From Bouvier's Law Dictionary, Revised 6th Ed (1856) :

  FEE, FEODUM or FEUDUM, estates. From the French, fief. A fee is an estate 
  which may continue forever. The word fee is explained to signify that the 
  land, or other subject of property, belongs to its owner, and is 
  transmissible, in the case of an individual, to those whom the law appoints 
  to succeed him, under the appellation of heirs; and in the case of corporate 
  bodies, to those who are to take on themselves the corporate function; and 
  from the manner in which the body is to be continued, are denominated 
  successors. 1 Co. Litt. 1, 271, b; Wright's Ten. 147, 150; 2 Bl. Com. 104. 
  106; Bouv. Inst. Index h.t. 
       2. Estates in fee are of several sorts, and have different 
  denominations, according to their several natures and respective qualities. 
  They 'may with propriety be divided into, 1. Fees simple. 2. Fees 
  determinable. 3. Fees qualified. 4. Fees conditional and 5. Fees tail. 
       3.-1. A fee simple is an estate inlands or tenements which, in 
  reference to the ownership of individuals, is not restrained to any heirs in 
  particular, nor subject to any condition or collateral determination except 
  the laws of escheat and the canons of descent, by which it may, be 
  qualified, abridged or defeated. In other words, an estate in fee simple 
  absolute, is an estate limited to a person and his heirs general or 
  indefinite. Watk. Prin. Con. 76. And the omission of the word `his' will not 
  vitiate the estate, nor are the words "and assigns forever" necessary to 
  create it, although usually added. Co. Litt. 7, b 9, b; 237, b Plowd. 28, b; 
  29, a; Bro. Abr. Estates, 4. 1 Co. Litt. 1, b; Plowd. 557 2 Bl. Com. 104, 
  106 Hale's Analysis, 74. The word fee simple is sometimes used by the best 
  writers on the law as contrasted with estates tail. 1 Co. Litt. 19. In this 
  sense, the term comprehends all other fees as well as the estate, properly, 
  and in strict propriety of technical language, peculiarly' distinguished by 
  this appellation. 
       4.-2. A determinable fee is an estate which may continue forever.

◆ Data for analysis:
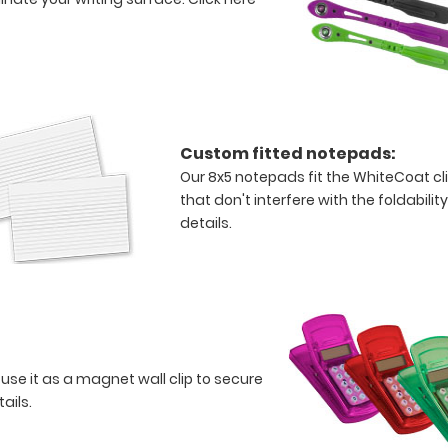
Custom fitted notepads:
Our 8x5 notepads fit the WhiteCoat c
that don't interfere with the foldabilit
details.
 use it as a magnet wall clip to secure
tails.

◆ Work to complete:
1. List the sorts of estates in fee that the dictionary entry on fee names.
2. In the dictionary entry on fee, what French word is "fee" said to come from?
3. Continue the dictionary entry on fee after its last sentence.
The items are separate from the dictionary entry on fee.

◆ Task responses:
1. Fees simple, fees determinable, fees qualified, fees conditional, fees tail

2. Fief

3.
  Plowd. 557; Shep. Touch. 97. It is a quality of this estate while it falls 
  under this denomination, that it is liable to be determined by some act or 
  event, expressed on its limitation, to circumscribe its continuance, or 
  inferred by the law as bounding its extent. 2 Bl. Com. 109. Limitations to a 
  man. and his heirs, till the marriage of such. a person shall take place; 
  Cro. Jac. 593; 10 Vin. Abr. 133; till debts shall be paid; Fearne, 187 until 
  a minor shall attain the age of twenty-one years 3 Atk. 74 Ambler, 204; 9 
  Mod. 28 10 Vin. Abr. 203. Feariae, 342; are instances of such a determinable 
  fee. 
       5.-3. Qualified fee, is an interest given on its, first limitation, 
  to a man and to certain of his heirs, and not to extend to all of them 
  generally, nor confined to the issue of his body. A limitation to a man and 
  his heirs on the part of his father, affords an example of this species of 
  estate. Litt. 254 1 Inst. 27, a 220; 1 Prest. on Estates, 449. 
       6.-4. A conditional fee, in the more general acceptation of the term, 
  is when, to the limitation of an estate a condition is annexed, which 
  renders the estate liable to be defeated. 10 Rep. 95, b. In this application 
  of the term, either a determinable or a qualified fee may at the same time 
  be a conditional fee. An estate limited to a man and his heirs, to commence 
  on the performance of a condition, is also frequently described by this 
  appellation. Prest. on East. 476; Fearne, 9. 
       7.-5. As to fee-tail, see Tail.